▶ _DESCRIPTION OF THE TASK_
Rewrite the text read from all of the entries below as a JSON list of strings, one string per line, with blank lines omitted. Leave the pictures out of the answer.

▶ _TASK INPUT_
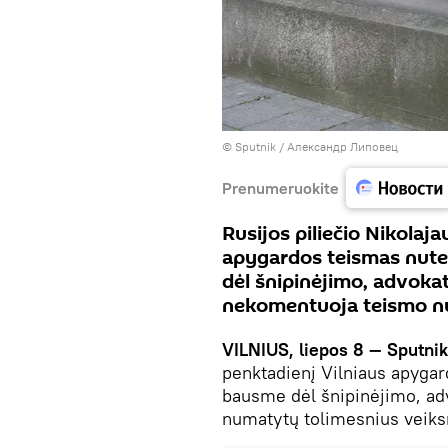
© Sputnik / Александр Липовец
Prenumeruokite
Rusijos piliečio Nikolaja
apygardos teismas nute
dėl šnipinėjimo, advoka
nekomentuoja teismo n
VILNIUS, liepos 8 — Sputnik
penktadienį Vilniaus apyga
bausme dėl šnipinėjimo, adv
numatytų tolimesnius veik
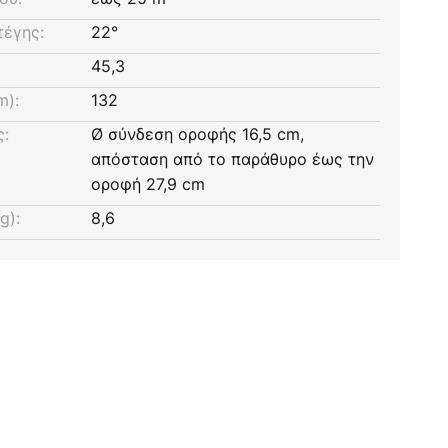
τέγης:
22°
45,3
m):
132
ς:
Ø σύνδεση οροφής 16,5 cm,
απόσταση από το παράθυρο έως την
οροφή 27,9 cm
g):
8,6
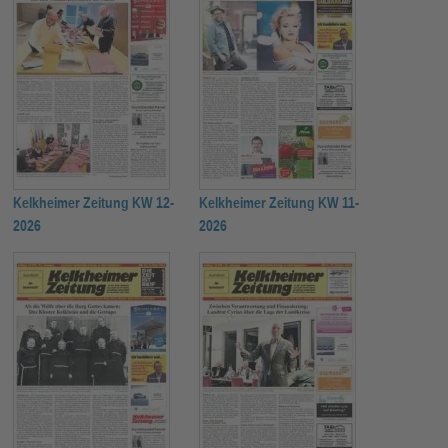
Kelkheimer Zeitung KW 12-
Kelkheimer Zeitung KW 11-
2026
2026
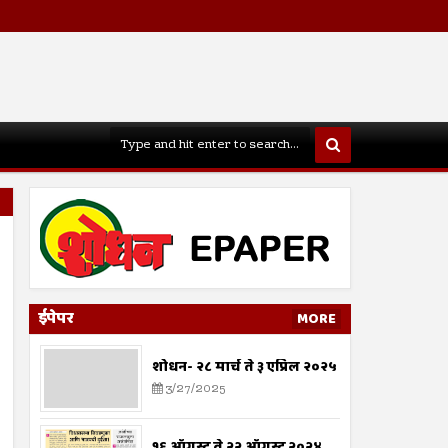
ईपेपर
MORE
शोधन- २८ मार्च ते ३ एप्रिल २०२५
3/27/2025
१६ ऑगस्ट ते २२ ऑगस्ट २०२४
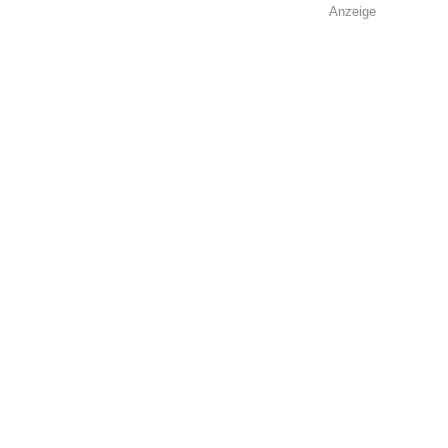
Anzeige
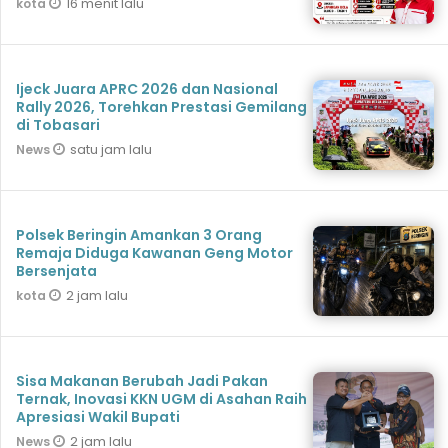
16 menit lalu
kota
Ijeck Juara APRC 2026 dan Nasional
Rally 2026, Torehkan Prestasi Gemilang
di Tobasari
satu jam lalu
News
Polsek Beringin Amankan 3 Orang
Remaja Diduga Kawanan Geng Motor
Bersenjata
2 jam lalu
kota
Sisa Makanan Berubah Jadi Pakan
Ternak, Inovasi KKN UGM di Asahan Raih
Apresiasi Wakil Bupati
2 jam lalu
News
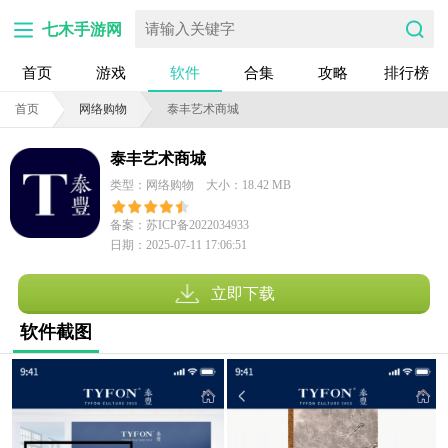
七木手游网
首页
游戏
软件
合集
攻略
排行榜
首页
网络购物
泰丰艺术商城
泰丰艺术商城
类型：网络购物
大小：18.42 MB
备案：苏ICP备2022034933
日期：2025-07-11 17:06:51
号-3A
立即下载
软件截图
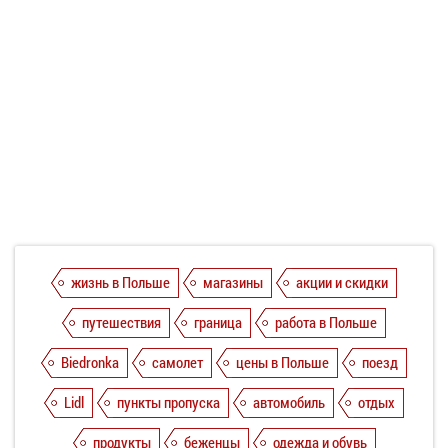
жизнь в Польше
магазины
акции и скидки
путешествия
граница
работа в Польше
Biedronka
самолет
цены в Польше
поезд
Lidl
пункты пропуска
автомобиль
отдых
продукты
беженцы
одежда и обувь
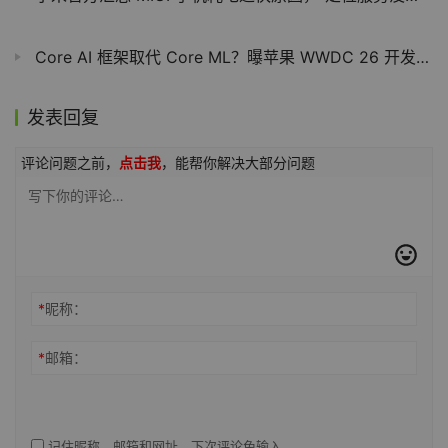
Core AI 框架取代 Core ML？曝苹果 WWDC 26 开发者大会将公布多项 AI 功能
发表回复
评论问题之前，
点击我
，能帮你解决大部分问题
*
昵称：
*
邮箱：
记住昵称、邮箱和网址，下次评论免输入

▶ _RESULT_
[
  "© Sputnik / Александр Липовец",
  "Prenumeruokite",
  "Rusijos piliečio Nikolaja",
  "apygardos teismas nute",
  "dėl šnipinėjimo, advoka",
  "nekomentuoja teismo n",
  "VILNIUS, liepos 8 — Sputnik",
  "penktadienį Vilniaus apyga",
  "bausme dėl šnipinėjimo, adv",
  "numatytų tolimesnius veik",
  "τέγης:",
  "22°",
  "45,3",
  "m):",
  "132",
  "ς:",
  "Ø σύνδεση οροφής 16,5 cm,",
  "απόσταση από το παράθυρο έως την",
  "οροφή 27,9 cm",
  "g):",
  "8,6",
  "Kelkheimer Zeitung KW 12-",
  "Kelkheimer Zeitung KW 11-",
  "2026",
  "2026",
  "ईपेपर",
  "MORE",
  "शोधन- २८ मार्च ते ३ एप्रिल २०२५",
  "3/27/2025",
  "१६ ऑगस्ट ते २२ ऑगस्ट २०२४",
  "Anzeige",
  "16 menit lalu",
  "kota",
  "Ijeck Juara APRC 2026 dan Nasional",
  "Rally 2026, Torehkan Prestasi Gemilang",
  "di Tobasari",
  "satu jam lalu",
  "News",
  "Polsek Beringin Amankan 3 Orang",
  "Remaja Diduga Kawanan Geng Motor",
  "Bersenjata",
  "2 jam lalu",
  "kota",
  "Sisa Makanan Berubah Jadi Pakan",
  "Ternak, Inovasi KKN UGM di Asahan Raih",
  "Apresiasi Wakil Bupati",
  "2 jam lalu",
  "News",
  "七木手游网",
  "首页",
  "游戏",
  "软件",
  "合集",
  "攻略",
  "排行榜",
  "首页",
  "网络购物",
  "泰丰艺术商城",
  "泰丰艺术商城",
  "类型：网络购物",
  "大小：18.42 MB",
  "备案：苏ICP备2022034933",
  "日期：2025-07-11 17:06:51",
  "号-3A",
  "立即下载",
  "软件截图",
  "жизнь в Польше",
  "магазины",
  "акции и скидки",
  "путешествия",
  "граница",
  "работа в Польше",
  "Biedronka",
  "самолет",
  "цены в Польше",
  "поезд",
  "Lidl",
  "пункты пропуска",
  "автомобиль",
  "отдых",
  "продукты",
  "беженцы",
  "одежда и обувь",
  "Core AI 框架取代 Core ML？曝苹果 WWDC 26 开发者大会将公布多项 AI 功能",
  "发表回复",
  "评论问题之前，",
  "点击我",
  "，能帮你解决大部分问题",
  "*",
  "昵称：",
  "*",
  "邮箱：",
  "记住昵称、邮箱和网址，下次评论免输入"
]